Using dosage guidelines they developed for diabetic wounds, the team delivered the conjugate in liquid form, via whole lung lavage, to two different animal models of ARDS: one induced by the chemotherapy bleomycin, the other induced by an endotoxin found on the outer membrane of gram-negative bacteria. Both models provoke brisk and immediate inflammation.
Given immediately after injury, the treatment was preventative: There was no lasting injury. Even given 4 hours later, 3 days later, 7 days later, it worked, even improving lung function.
“It makes the lungs basically normal,” says Dr. Liechty, “whereas if not treated, the lungs would scar and fibrose.”
True in any tissue
Dr. Liechty’s team is now studying the conjugate in an animal model infected with live pneumonia bacteria and expects to know more on that next year. Meanwhile, they’re beginning to apply the treatment to inflammatory bowel disease.

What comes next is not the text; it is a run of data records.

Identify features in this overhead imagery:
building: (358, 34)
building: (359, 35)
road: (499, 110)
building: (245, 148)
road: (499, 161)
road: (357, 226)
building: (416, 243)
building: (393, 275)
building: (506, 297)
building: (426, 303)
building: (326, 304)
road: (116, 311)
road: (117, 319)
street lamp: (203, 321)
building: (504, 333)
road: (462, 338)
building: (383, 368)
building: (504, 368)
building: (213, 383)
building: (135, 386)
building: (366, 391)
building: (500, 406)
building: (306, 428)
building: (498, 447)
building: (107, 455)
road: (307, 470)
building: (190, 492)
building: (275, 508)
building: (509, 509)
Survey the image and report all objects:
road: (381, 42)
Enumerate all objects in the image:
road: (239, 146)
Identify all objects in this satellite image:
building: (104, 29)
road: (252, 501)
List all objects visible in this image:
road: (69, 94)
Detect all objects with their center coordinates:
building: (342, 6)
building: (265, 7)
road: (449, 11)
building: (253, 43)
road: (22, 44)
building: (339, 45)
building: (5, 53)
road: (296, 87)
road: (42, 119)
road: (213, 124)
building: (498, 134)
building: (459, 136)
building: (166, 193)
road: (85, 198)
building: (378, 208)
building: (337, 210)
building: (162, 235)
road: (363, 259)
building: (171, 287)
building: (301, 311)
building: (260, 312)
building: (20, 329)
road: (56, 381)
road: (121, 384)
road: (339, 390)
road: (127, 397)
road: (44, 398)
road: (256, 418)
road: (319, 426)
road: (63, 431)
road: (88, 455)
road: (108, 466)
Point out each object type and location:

The potential indications go on. And with $2.2. million in funding from the National Institutes of Health, the team is well positioned to keep going. A $250,000 grant from the state of Colorado is currently helping set up manufacturing, which is slated to occur at the Gates Biomanufacturing Facility, a short walk from Children’s Hospital Colorado on the Anschutz Medical Campus.
“Any time you have a tissue injury, you have this inflammatory, proliferative, remodeling response,” Dr. Liechty. “That holds true in any tissue. If you can alter that response, you can fetalize the environment and promote regeneration instead of scarring. That’s what we’re doing.”